Мнимое нездоровье, в котором Аймеру еще предстояло исповедаться, пошло на пользу: когда после вечерни он подошел к келарю и смущенно попросил немного вина, весьма прижимистый брат Мартин сразу же повел его в погреб и нацедил целую бутыль, велев не особенно разбавлять водой. Дружески похлопал его по плечу, что даже для высокого и сильного Аймера было довольно чувствительно: келарь отличался редкостно крепким телосложением и был выше Аймера почти на голову, вот только видел не особенно хорошо. Лечите свой желудок, брат, только колокол на Комплеторий не пропустите, сказал он дружелюбно – и Аймеру почудилось в Мартиновом голосе понимание истинных причин нездоровья… ну что ж поделаешь, грешнику везде мерещатся призраки.
У Антони в вечно строящемся и перестраивающемся Жакобене была отдельная келья: большая роскошь для доминиканца – такие комнаты, с настоящими стенами вместо ростовых перегородок, позволялось иметь немногим братьям: только тем, кто особенно серьезно учился на данный момент или писал какой-нибудь важный труд. Учитывая тот факт, что в бытность мирянином Антони никогда не имел своей кровати и делил ее сперва с сестренкой, потом с работниками отчима, а тут роскошь – своя постель, стол, стул, сундучок с книгами – монашеская жизнь не казалась ему особенно тяжелой, и это о таких, как он, писал святой Августин: «Что касается тех, кто ничем не обладал, пусть не ищут в монастыре того, что не смогли получить вне его, но пусть не будет недостатка в подаваемом им облегчении…»1
Как раз Августиново Правило вспомнилось почему-то Аймеру, в очередной раз подумалось, как на удивление легко ему всегда было выполнять именно эту часть устава…

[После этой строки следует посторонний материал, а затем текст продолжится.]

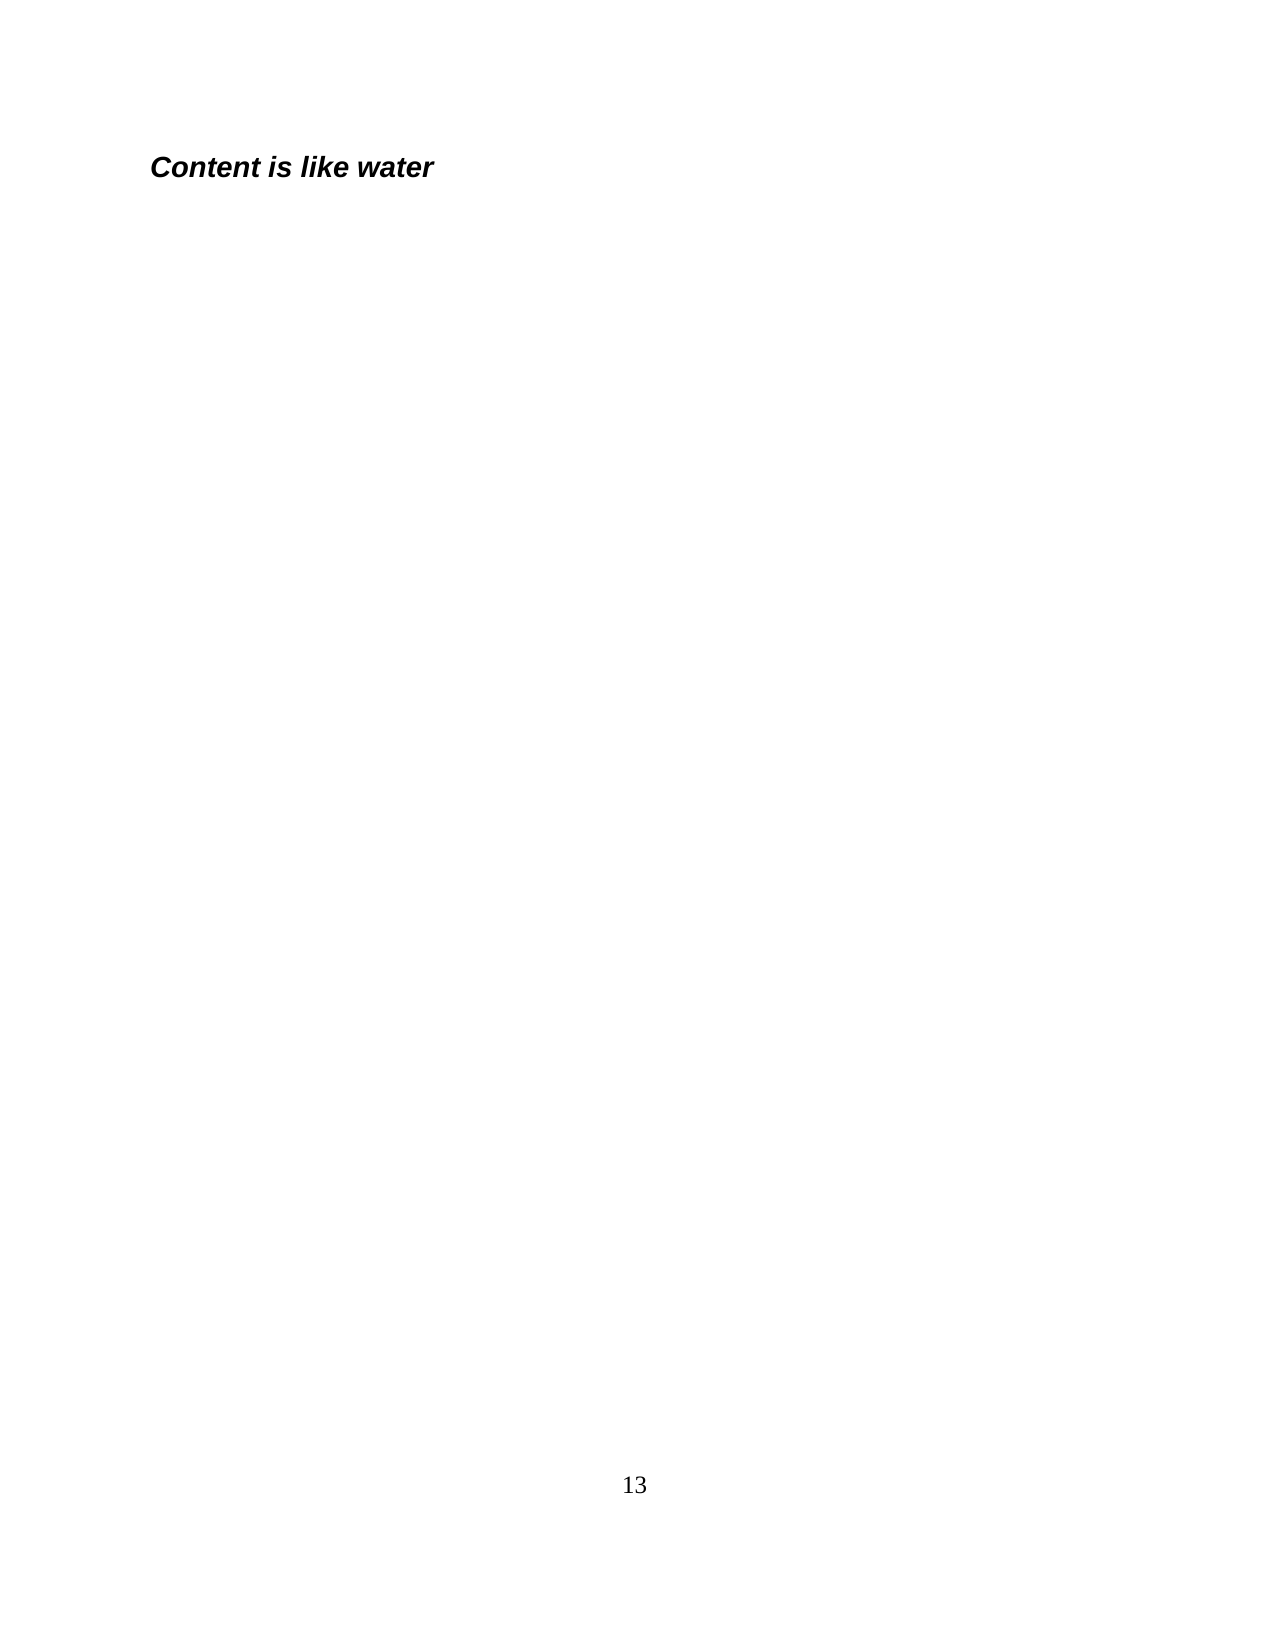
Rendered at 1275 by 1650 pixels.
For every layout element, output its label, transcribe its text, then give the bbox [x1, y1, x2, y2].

subtitle Content is like water [150, 150, 1125, 183]
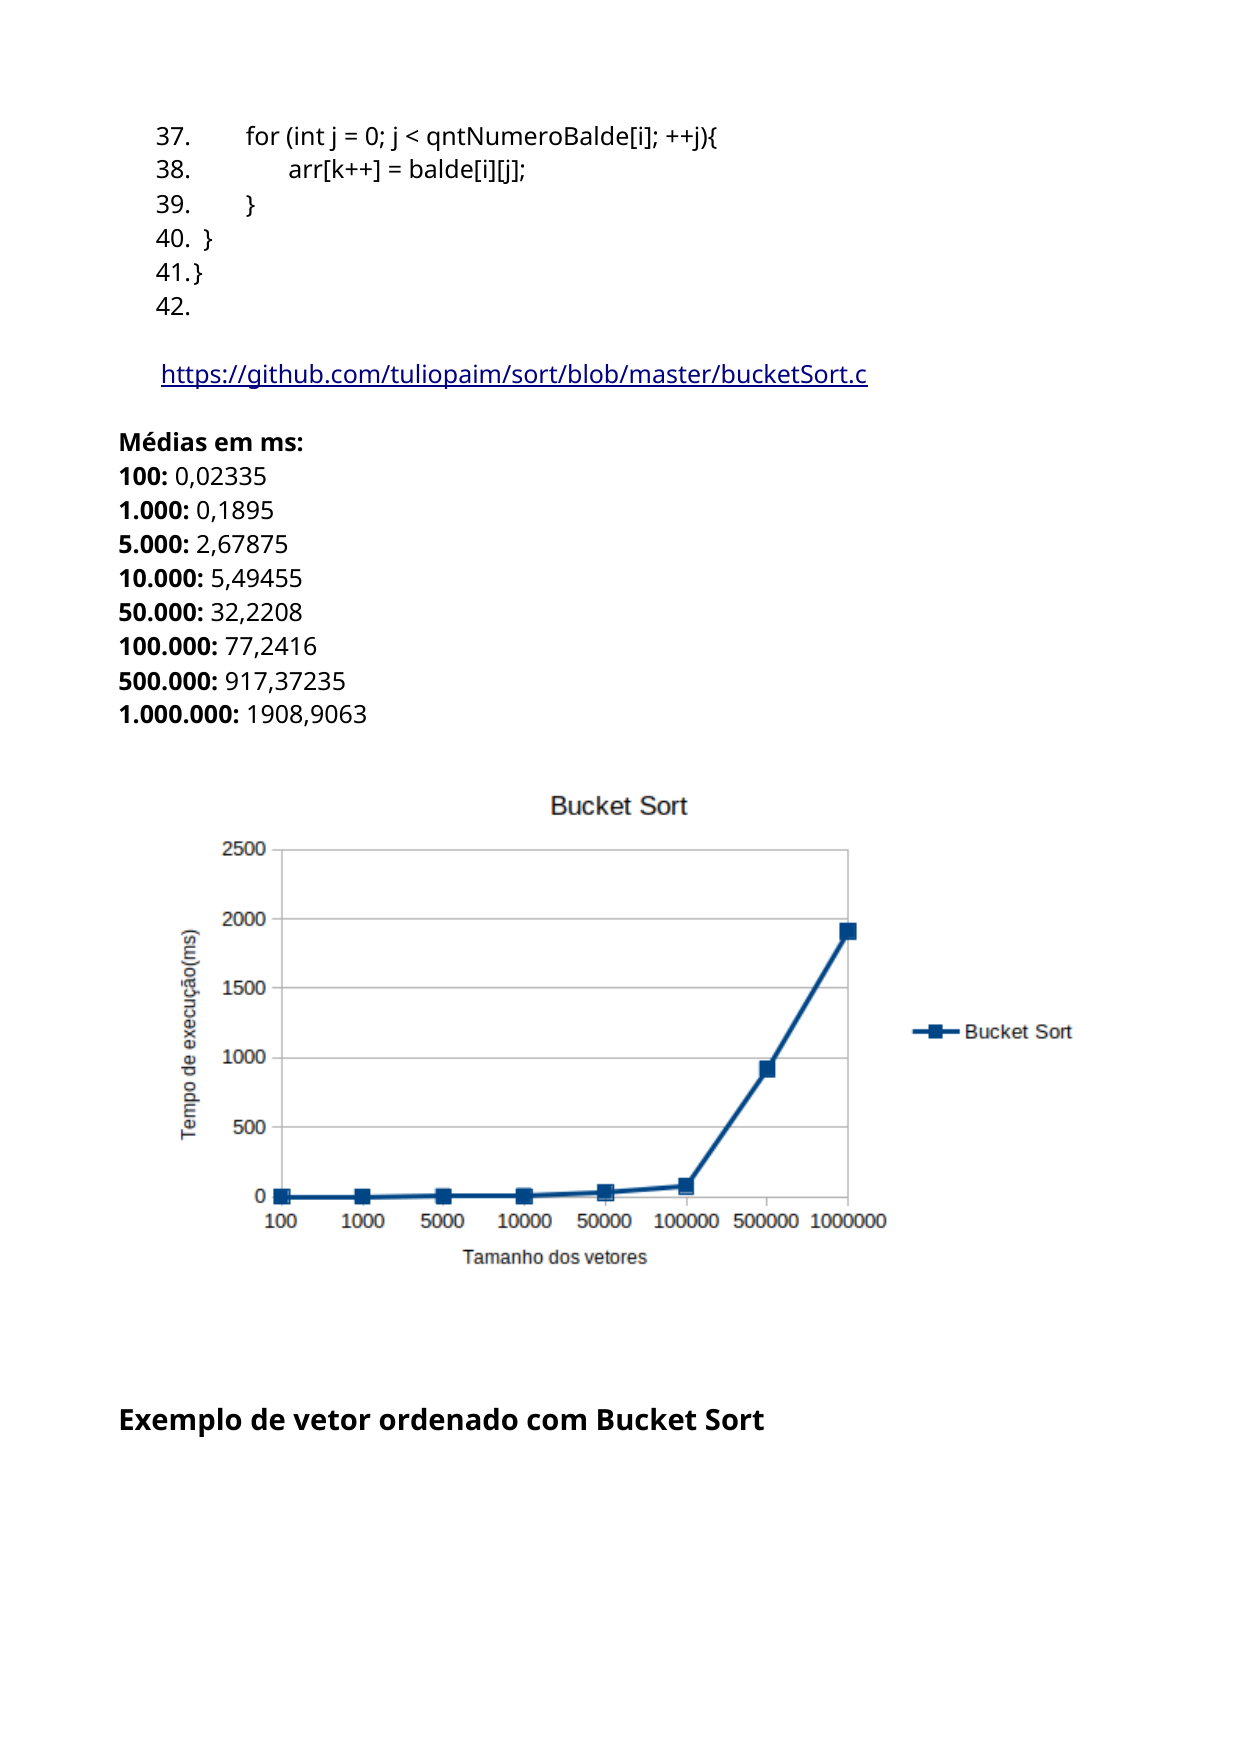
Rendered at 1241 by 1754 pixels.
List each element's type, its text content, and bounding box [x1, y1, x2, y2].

– Тук-тук, проклятый приспешник инквизиции, за тобой пришли, – он привычно толкнул дверь плечом.
– Уже пора умирать за веру? – с улыбкой откликнулся из-за стола согбенный Антони. Такова была старая шутка среди предыдущего тулузского новициата – родилась она после того, как пылкий Джауфре на рекреациях, говоря о призвании, насмешил всю компанию заявлением, что целью его вступления в Орден была и остается ни много ни мало – мученическая смерть. У вас есть еще время, чтобы подумать, нравится ли вам проповедь, учеба и братская жизнь, помнится, весело ответил тогда Аймер. Потому что если не нравится, вы быстро можете соскучиться в ожидании гибели – многие у нас и по сорок лет ждут, не дождутся, вон спросите брата Тьерри (семидесятилетний Тьерри был старейшим в общине…) Однако не огорчайтесь, учение и монашеское послушание вам тоже не подарок; от них если и не всегда умирают, то по крайней мере нечто мученическое в них найдется… Брата Джауфре потом не менее недели вся молодежь в глаза и за глаза называла не иначе как мучеником, что его, впрочем, отнюдь не угнетало; вскоре – из-за косых взглядов братьев постарше – кличка как-то поизносилась, а вот шутливое приветствие осталось, и не только для Джауфре.
– Живи пока, – махнул рукой Аймер, пряча бутылку за спиной. Антони со скрежетом двинул стулом, поднимаясь навстречу; бывший наставник с одного взгляда узнал книгу, над которой он горбатился, делая выписки. Новый комментарий на «Сентенции» Петра Ломбардского. Объемистый труд брата Фомы с Сицилии, того, что сейчас преподавал в Париже, теперь вошел в обязательную программу обучения доминиканцев, и несколько лет назад эта самая книга ночевала и у Аймера в келье.
– Пришел тебя поздравить, восходящая звезда проповеди, – Аймер наконец выставил бутыль на освобожденный товарищем стул. – Вот добыл тут кое-что у Мартина, кормильца и поильца нашего, извлекая выгоду из болезней чрева…
– Кстати, как чрево твое? – Антони сам спрашивал, и в то же время экономно притушил пальцами большую свечу: окошко пропускало достаточно света для пьянки, хотя и недостаточно – для чтения. Поздней весной тьма долго не подступает.
– Внутренность «успокоилась в уповании», так сказать. Вроде здоров. Так что лучшим лекарством хочу поделиться по поводу радости.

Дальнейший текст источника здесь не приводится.